Gabrielle d'Estrées a trois enfants d'Henri IV : un fils, César, en 1594, plus tard un autre fils, Alexandre, et ensuite une fille. Elle est enceinte de nouveau en 1599, et sa fécondité la rend précieuse au Roi puisque sa femme, Marguerite de Valois – la fameuse Reine Margot -, dont il vit séparé depuis longtemps, est sté­rile. Le Roi n'a toujours pas d'héritier. S'il a, par ailleurs, d’autres bâtards reconnus, leur naissance n'a pas été fêtée comme l'est celle des enfants de Gabrielle.

 

 

 

 

 

 

Celle-ci réunit toutes les qualités que le Roi a jusqu'ici cherchées chez une femme… je le cite : « beauté en la personne, pudicité en la vie, complaisance en l'humeur, habile­té en l'esprit, fécondité en génération ».

 

 

 

 

 

 

 

 

 

Ceci dit, au départ Gabrielle d'Estrées n'était guère attirée par le Roi, nourrissant un penchant beaucoup plus marqué pour son Grand Ecuyer, le beau seigneur de Bellegarde. Mais sa famille n'avait cure de ses sentiments et elle l'expédia dans le lit du souverain en échange d'avantages appréciables. Il paraît toutefois que Belle­garde dut parfois s'enfuir précipitamment par la fenêtre au moment où Henri péné­trait dans les appartements de sa maîtresse. Craignant que cette attirance réciproque ne se termine par un mariage, le Roi offrit la main de Gabrielle à un noble accommo­dant, Damerval de Liancourt, dont l'impuissance était notoire.

 

 

 

Avec le temps, Gabrielle finit par apprécier sa vie de favorite officielle, prenant part aux succès du roi, qui allèrent croissant après sa conversion au catholicisme. Elle entre à ses côtés dans Paris enfin conquise. Elle accumule les titres et l'or, on ne s'ap­proche plus d'elle sans baiser le bas de sa robe - elle vécut de plus en plus « sur un pied de reine ». Mais elle n'habite pas au Louvre avec son royal amant. Elle n'a dormi qu'une nuit dans le lit des reines, elle ne put s'y endormir, et hantée par les fantômes des Valois, s'enfuit le lendemain matin dans un palais proche. Paris effraie Gabrielle, elle suit même le roi en campagne car, ainsi que l'écrit un courtisan, un nommé L'Estoile : « Mada­me la Marquise, fort effrayée plus de sa conscience que d'autre chose, fut prête avant le Roy et partit une heure avant lui dans sa litière, ne se sentant plus assurée à Paris, le Roy n’y étant plus. »

 

 

 

 

 

La bague que nous présente Gabrielle lui a été offerte par le Roi, le 2 mars 1599. Hors, il s'agit de l'anneau d'in­vestiture, par lequel l'union d'Henri IV avec la France est solennellement consom­mée le jour du sacre. C'est le cadeau de fiançailles du Roi à Gabrielle, enceinte : il veut faire d'elle son épouse légitime et la reine de France. Un projet inouï. Les noces auront lieu dans quelques semaines, le premier dimanche après Pâques. Seuls Dieu ou la mort pourraient encore contra­rier son bonheur, Gabrielle en est sûre et le dit à qui veut l'entendre.

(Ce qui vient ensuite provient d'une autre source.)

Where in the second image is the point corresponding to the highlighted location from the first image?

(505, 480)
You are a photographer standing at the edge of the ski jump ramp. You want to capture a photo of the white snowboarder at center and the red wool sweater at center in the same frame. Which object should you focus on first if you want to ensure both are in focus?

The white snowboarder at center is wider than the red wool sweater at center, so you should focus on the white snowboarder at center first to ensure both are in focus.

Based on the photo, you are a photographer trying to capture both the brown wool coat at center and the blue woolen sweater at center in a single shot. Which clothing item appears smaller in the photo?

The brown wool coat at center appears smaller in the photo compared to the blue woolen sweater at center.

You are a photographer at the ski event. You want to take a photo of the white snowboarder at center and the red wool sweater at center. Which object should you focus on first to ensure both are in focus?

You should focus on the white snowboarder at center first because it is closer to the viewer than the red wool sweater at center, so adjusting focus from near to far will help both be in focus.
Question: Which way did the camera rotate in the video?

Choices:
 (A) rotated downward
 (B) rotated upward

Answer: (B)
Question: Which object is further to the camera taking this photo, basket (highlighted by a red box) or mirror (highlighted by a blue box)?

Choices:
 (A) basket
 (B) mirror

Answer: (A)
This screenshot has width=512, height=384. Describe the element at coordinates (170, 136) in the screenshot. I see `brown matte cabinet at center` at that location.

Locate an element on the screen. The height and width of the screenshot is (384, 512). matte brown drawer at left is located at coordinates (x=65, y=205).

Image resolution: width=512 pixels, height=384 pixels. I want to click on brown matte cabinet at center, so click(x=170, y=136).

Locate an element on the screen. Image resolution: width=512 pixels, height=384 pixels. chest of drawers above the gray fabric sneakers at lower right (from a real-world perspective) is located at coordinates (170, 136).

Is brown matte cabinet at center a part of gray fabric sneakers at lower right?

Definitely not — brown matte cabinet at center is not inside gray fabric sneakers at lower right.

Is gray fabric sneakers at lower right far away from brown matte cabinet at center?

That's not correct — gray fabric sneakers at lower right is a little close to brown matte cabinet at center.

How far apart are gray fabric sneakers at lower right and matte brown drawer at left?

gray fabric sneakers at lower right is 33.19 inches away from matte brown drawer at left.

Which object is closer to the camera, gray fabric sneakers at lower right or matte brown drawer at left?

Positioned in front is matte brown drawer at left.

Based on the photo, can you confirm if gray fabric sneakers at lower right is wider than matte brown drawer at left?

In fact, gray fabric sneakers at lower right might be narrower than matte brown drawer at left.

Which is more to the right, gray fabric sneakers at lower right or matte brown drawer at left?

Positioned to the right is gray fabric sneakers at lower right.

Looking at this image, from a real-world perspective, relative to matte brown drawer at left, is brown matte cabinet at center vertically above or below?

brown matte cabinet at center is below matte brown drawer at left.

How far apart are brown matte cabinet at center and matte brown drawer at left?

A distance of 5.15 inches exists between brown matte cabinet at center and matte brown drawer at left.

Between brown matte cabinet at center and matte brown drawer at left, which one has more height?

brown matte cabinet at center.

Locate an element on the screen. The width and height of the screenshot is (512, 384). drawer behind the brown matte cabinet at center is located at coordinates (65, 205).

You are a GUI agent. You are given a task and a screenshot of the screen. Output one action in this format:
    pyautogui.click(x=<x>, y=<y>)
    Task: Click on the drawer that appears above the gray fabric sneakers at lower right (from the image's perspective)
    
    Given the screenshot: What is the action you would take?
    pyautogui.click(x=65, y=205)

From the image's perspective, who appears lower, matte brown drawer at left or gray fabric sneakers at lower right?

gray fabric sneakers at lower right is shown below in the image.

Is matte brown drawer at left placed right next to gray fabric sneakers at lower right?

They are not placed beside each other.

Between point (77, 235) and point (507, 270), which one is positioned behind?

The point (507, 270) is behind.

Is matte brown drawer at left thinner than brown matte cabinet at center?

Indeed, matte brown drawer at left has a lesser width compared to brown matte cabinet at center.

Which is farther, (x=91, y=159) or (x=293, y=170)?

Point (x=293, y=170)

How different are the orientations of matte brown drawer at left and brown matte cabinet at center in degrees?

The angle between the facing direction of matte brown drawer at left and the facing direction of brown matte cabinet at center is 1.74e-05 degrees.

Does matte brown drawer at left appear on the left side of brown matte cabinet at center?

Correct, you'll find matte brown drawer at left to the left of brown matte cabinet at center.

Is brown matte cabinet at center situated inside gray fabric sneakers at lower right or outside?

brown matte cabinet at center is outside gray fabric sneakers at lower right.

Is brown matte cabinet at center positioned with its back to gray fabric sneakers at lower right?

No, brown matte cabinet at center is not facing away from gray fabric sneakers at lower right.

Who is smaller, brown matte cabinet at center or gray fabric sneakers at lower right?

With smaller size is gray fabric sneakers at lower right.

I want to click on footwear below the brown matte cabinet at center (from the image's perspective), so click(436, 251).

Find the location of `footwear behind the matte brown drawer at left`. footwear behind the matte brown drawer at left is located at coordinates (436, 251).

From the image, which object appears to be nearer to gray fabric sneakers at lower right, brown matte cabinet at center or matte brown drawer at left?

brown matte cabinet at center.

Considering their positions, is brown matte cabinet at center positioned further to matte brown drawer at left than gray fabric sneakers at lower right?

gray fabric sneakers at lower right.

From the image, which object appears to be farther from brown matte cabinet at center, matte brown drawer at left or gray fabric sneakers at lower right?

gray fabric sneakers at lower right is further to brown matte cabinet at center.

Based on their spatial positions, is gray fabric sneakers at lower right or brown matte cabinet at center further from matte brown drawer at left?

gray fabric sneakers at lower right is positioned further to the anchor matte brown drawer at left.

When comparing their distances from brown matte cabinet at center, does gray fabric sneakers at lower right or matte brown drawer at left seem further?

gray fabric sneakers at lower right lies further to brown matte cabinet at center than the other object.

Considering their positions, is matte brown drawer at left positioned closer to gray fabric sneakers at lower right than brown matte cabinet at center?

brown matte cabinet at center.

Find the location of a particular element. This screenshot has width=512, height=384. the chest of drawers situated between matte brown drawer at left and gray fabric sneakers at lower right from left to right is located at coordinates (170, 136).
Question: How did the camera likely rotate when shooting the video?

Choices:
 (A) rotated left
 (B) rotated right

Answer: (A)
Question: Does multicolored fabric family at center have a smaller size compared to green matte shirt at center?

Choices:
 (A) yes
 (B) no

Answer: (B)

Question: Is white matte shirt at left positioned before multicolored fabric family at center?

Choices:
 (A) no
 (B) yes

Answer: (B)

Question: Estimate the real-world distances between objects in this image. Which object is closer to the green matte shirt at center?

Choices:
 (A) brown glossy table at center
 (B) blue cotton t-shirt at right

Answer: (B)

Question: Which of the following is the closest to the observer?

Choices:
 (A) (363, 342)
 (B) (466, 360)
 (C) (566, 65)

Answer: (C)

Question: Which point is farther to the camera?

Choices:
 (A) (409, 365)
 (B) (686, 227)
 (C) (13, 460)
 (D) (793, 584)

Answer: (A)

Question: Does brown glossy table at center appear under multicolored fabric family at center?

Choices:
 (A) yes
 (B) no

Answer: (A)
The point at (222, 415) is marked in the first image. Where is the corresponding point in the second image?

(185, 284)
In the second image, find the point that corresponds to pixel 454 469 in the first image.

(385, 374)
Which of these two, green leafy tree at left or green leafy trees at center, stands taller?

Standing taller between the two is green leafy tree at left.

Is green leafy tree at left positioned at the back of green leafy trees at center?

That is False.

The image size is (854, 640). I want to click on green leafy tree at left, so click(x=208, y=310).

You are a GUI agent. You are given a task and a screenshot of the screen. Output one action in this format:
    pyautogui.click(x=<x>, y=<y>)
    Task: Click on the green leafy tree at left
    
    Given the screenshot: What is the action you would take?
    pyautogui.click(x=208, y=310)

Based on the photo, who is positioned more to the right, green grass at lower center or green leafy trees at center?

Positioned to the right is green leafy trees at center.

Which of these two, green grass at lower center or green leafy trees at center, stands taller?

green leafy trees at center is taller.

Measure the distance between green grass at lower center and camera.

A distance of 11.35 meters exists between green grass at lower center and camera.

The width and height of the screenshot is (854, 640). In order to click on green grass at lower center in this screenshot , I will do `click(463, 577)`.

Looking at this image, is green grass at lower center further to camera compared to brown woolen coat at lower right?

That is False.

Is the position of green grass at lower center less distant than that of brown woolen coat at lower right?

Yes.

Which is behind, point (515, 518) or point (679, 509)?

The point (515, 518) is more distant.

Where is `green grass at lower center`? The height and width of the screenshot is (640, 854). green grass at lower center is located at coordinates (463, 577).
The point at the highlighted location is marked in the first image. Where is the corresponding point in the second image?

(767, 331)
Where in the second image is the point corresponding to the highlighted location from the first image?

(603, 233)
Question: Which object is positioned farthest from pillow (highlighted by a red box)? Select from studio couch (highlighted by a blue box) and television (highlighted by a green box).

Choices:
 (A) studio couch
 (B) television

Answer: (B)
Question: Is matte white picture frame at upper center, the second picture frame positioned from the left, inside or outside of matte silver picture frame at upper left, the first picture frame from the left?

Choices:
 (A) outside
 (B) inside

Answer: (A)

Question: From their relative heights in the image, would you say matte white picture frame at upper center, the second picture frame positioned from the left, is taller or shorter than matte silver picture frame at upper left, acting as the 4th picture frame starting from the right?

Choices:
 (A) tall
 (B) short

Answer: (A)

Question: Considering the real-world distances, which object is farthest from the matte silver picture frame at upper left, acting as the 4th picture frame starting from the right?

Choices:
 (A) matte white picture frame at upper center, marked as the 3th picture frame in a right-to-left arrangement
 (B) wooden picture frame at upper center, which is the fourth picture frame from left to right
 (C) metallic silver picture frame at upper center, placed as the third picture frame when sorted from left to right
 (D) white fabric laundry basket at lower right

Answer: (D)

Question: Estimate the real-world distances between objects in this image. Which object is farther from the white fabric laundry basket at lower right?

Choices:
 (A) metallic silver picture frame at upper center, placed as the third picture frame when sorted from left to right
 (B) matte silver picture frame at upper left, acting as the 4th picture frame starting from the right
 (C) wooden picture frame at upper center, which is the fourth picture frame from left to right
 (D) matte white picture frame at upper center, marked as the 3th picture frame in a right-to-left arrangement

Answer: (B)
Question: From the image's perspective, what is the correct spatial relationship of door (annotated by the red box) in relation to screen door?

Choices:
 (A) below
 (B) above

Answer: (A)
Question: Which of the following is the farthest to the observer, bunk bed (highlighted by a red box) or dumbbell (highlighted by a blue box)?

En 1599, Henri IV touche enfin au but. Après bien des épreuves, il est arrivé à l'apogée de sa puissance. Il a combattu pendant dix-huit ans à la tête des huguenots et ensuite, durant cinq ans a dû conquérir son royaume au fil de son épée. Enfin, le trône lui est acquis, la paix règne dans le pays, aussi bien à l'intérieur qu'aux fron­tières. L'heure est venue de fonder une dy­nastie, et il désire le faire avec celle qui lui a donné des enfants et qui était à ses côtés quand on se raillait de lui et l’appelait « le général sans argent et le Roi sans couronne ». Depuis quelque temps déjà, le Roi a fait part de ses intentions à ses ministres, horrifiés. Le ma­riage de Gabrielle est annulé et le Roi pres­se Rome de dissoudre sa propre union.

« Le vaillant prince était sur le point de commettre la plus grosse bêtise qui puisse s'imaginer, et pourtant il y était fermement résolu », note Tallemant des Réaux, traduisant ainsi l'opinion de ses contemporains. Tous sont opposés à cette alliance, à cette « tache sur l'honneur de la France » ainsi que l'a formulé le pape. La noblesse fran­çaise s'insurge à l'idée de devoir un jour accepter pour roi César, le fils de Gabrielle, un bâtard et, qui plus est, fruit d'un double adultère car rappelons qu’à sa naissance, Henri IV et Gabrielle avaient tous deux des conjoints attitrés. Le peuple français hait et méprise « la duchesse d'or­dure », comme on la nomme, à cause de son goût de la parure et, je cite, « des perles et pierreries si reluisantes qu'elles offusquaient la lueur des flam­beaux », mais aussi à cause des fêtes qu'elle donne, et de son train de vie luxueux, qui contraste tellement avec la simplicité du Roi et la mi­sère qui règne dans le pays. Près d'un demi-siècle de guerre civile, de sièges, d'épidémies ont laissé des traces. Un pauvre batelier de la Seine dira à Henri IV, qu'il ne reconnaît pas dans ses habits de chasse : « Le Roi est assez bonhomme, mais il a une méchante putain qu'il entretient et qui nous ruine tous ». Le Roi ne fait qu'en rire et passe outre aux objections du pape, des ministres et de la noblesse, donnant l'ordre de hâter les préparatifs du mariage avant de se rendre à Fontainebleau. La robe de mariée est déjà prête. Le 5 avril 1599, le Roi renvoie Gabrielle à Paris, malgré sa grossesse avancée, afin qu'elle y fasse ses Pâques. La favorite séjournera dans l'ac­cueillante maison du riche banquier italien Sébastien Zamet, réputé pour sa bonne cuisine et qui met lui-même la main à la pâte quand il re­çoit des hôtes de marque.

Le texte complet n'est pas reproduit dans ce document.